§ INSTRUCTION
Extract every line of text from the items below verbatim, omitting the pictures.

********

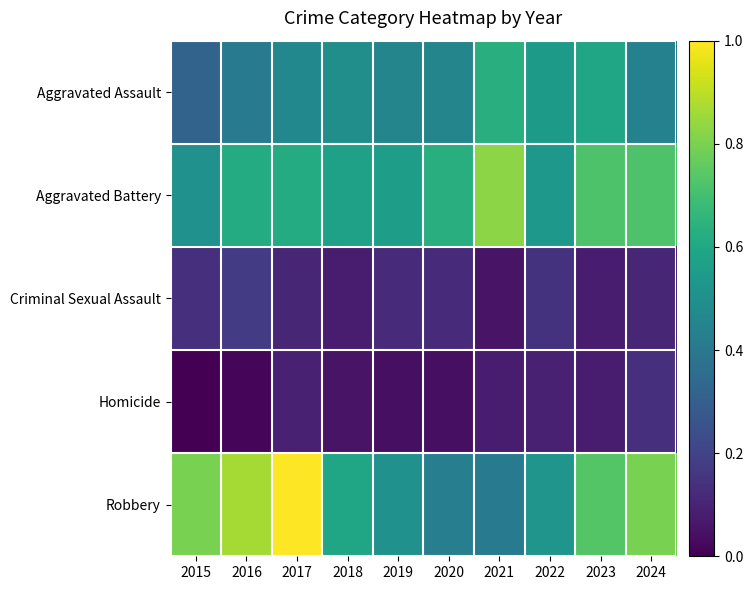

Which category has the highest value across all series?

2017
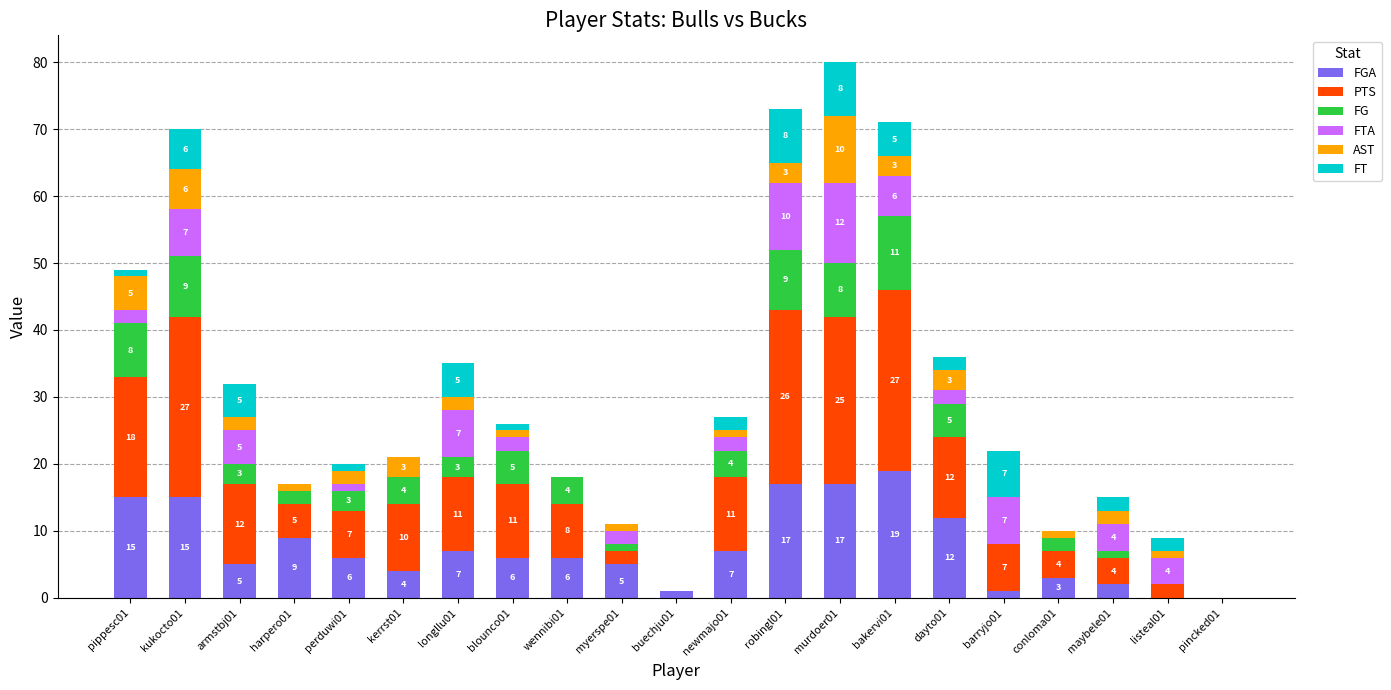

At which category is the sum across all series the highest?

murdoer01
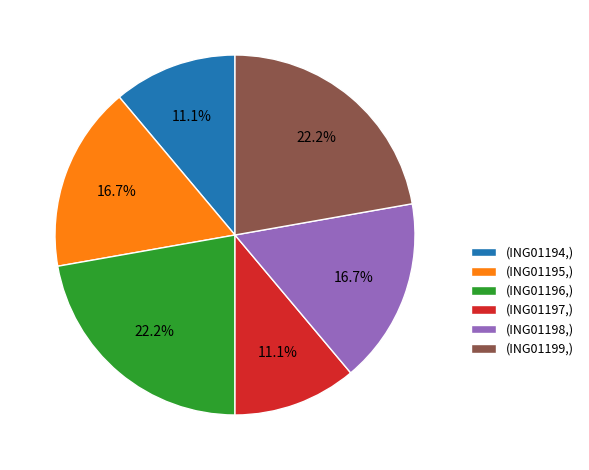

Approximately how many times larger is the value at (ING01195,) compared to (ING01198,)?

1.0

********

§ SOLVED EXERCISE
Which category has the highest value across all series?

2017

At which category is the sum across all series the highest?

murdoer01

Approximately how many times larger is the value at (ING01195,) compared to (ING01198,)?

1.0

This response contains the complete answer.